TravisMathew continued its strong momentum across all channels with owned retail comps up 50 percent in Q1. In addition, the brand plans to launch its first dedicated women’s apparel collection. Brewer said, “While this first rollout is more of a preliminary collection and not a major source of revenue yet, with women accounting for over 25 percent of the purchases made through TravisMathew’s direct-to-consumer channels, we are both confident in, and excited about, the opportunity here. Throughout this year, we plan to continue to test and expand the offering, and we have a more robust launch plan for 2023.”

Brewer said Callaway continues to see the TravisMathew brand eclipsing $300 million in revenue and $50 million in adjusted EBITDA by the end of this year. Brewer added, “They have impressive momentum, and we see a clear path to continued growth ahead.”

Brewer said Jack Wolfskin “continues to make good progress. Being a European-based brand, they are dealing with a number of macro headwinds, but I’m pleased to report that their new branding campaign and products are being very well received, both based on sell-through of the current products and prebooks for the future.”

GAAP income from operations increased 23.9 percent to $94.3 million and non-GAAP income from operations increased 9.8 percent to $106.0 million, amid strong sales across all segments.  Price increases, volume variances and efficiencies were generally able to offset pressures from changes in foreign currency rates, increased freight expense and other inflationary impacts.

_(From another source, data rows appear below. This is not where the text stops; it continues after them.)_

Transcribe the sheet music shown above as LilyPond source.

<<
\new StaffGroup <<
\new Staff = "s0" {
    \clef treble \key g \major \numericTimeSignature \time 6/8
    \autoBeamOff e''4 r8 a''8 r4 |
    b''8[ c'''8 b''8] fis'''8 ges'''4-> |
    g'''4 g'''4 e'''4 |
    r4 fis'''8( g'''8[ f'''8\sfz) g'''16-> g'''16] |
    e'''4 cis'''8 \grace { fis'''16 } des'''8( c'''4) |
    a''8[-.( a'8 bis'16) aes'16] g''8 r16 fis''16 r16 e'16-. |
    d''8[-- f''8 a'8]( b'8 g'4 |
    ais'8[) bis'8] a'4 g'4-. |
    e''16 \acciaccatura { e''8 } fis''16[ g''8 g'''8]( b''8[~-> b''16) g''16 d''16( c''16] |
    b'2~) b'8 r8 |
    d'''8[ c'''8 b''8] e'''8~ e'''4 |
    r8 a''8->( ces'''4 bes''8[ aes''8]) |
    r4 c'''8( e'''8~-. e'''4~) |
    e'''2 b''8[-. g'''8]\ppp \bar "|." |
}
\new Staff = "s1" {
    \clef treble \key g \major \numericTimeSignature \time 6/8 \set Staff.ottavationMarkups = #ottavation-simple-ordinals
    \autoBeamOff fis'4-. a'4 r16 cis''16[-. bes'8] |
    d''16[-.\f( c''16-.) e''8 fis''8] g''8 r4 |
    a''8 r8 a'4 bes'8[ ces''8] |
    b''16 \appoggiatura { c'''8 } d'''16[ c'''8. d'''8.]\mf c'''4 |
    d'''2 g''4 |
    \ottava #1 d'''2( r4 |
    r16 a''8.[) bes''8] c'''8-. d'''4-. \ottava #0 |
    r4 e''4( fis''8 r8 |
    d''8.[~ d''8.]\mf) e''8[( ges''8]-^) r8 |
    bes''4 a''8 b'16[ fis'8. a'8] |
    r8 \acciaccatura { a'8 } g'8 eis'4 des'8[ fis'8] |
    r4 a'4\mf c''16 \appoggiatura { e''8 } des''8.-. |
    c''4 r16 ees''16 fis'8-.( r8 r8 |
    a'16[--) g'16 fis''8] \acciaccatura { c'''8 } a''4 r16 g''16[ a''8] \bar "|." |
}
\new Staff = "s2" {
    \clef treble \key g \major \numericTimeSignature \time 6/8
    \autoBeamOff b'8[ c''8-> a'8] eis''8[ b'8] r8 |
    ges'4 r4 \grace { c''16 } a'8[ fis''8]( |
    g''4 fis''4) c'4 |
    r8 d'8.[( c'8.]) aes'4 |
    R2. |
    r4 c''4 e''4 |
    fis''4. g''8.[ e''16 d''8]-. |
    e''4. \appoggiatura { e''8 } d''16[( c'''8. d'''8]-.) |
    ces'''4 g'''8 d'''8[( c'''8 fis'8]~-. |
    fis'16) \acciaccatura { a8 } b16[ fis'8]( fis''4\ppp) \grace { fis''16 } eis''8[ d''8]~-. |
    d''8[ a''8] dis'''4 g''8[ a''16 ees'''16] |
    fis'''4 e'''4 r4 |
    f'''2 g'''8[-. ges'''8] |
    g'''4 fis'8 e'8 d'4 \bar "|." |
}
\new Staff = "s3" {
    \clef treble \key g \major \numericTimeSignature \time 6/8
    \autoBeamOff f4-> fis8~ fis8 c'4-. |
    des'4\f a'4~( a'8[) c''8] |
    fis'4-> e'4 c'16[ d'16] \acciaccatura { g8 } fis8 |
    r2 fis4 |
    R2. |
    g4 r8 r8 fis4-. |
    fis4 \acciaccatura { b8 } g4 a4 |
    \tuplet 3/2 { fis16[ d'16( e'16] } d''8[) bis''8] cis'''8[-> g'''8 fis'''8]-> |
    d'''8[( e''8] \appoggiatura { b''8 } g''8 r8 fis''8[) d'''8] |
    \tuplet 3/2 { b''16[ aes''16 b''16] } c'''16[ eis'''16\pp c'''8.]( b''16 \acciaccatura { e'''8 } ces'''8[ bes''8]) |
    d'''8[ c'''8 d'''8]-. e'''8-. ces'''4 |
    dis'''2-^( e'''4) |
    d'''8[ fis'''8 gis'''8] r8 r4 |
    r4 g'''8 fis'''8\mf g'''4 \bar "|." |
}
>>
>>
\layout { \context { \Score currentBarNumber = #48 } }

First-quarter 2022 GAAP net income decreased 68.2 percent to $86.7 million, or 44 cents a share, primarily due to the $252.5 million non-cash Topgolf gain in the first quarter of 2021, partially offset by a favorable $65.4 million change in the company’s tax valuation allowance period over period. On a non-GAAP basis, which excludes, among other items, the Topgolf gain and the change in valuation allowance, non-GAAP net income was down 7.4 percent to $70.9 million, or 36 cents a share. The first quarter 2021 results do not include $27.8 million of pre-tax loss from Topgolf for January and February, which occurred prior to the closing of the merger.

Raised Outlook
For the current year, sales are now expected in the range of $3,935 million to $3,970 million, up from previous guidance in the range of $3,780 million to $3,820 million. Sales on a proforma basis were $3,276 million a year ago.

Adjusted EBITDA for 2022 is expected in the range of $535 million to $555 million, up from previous guidance in the range of $490 million to $515 million. In 2021, adjusted EBITDA on a proforma basis was $448 million.